TÂCHE ASSIGNÉE. Dénombrez les lignes des enregistrements où figure la chaîne « août », en tenant compte de la casse, et indiquez seulement ce nombre.

DONNÉES D'ENTRÉE.
——————————
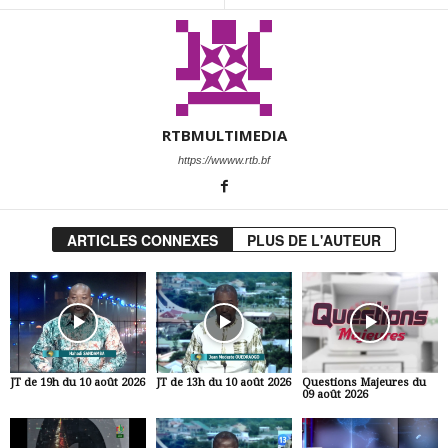
RTBMULTIMEDIA
https://wwww.rtb.bf
ARTICLES CONNEXES
PLUS DE L'AUTEUR
JT de 19h du 10 août 2026
JT de 13h du 10 août 2026
Questions Majeures du
09 août 2026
——————————
RÉPONSE CI-DESSOUS. 3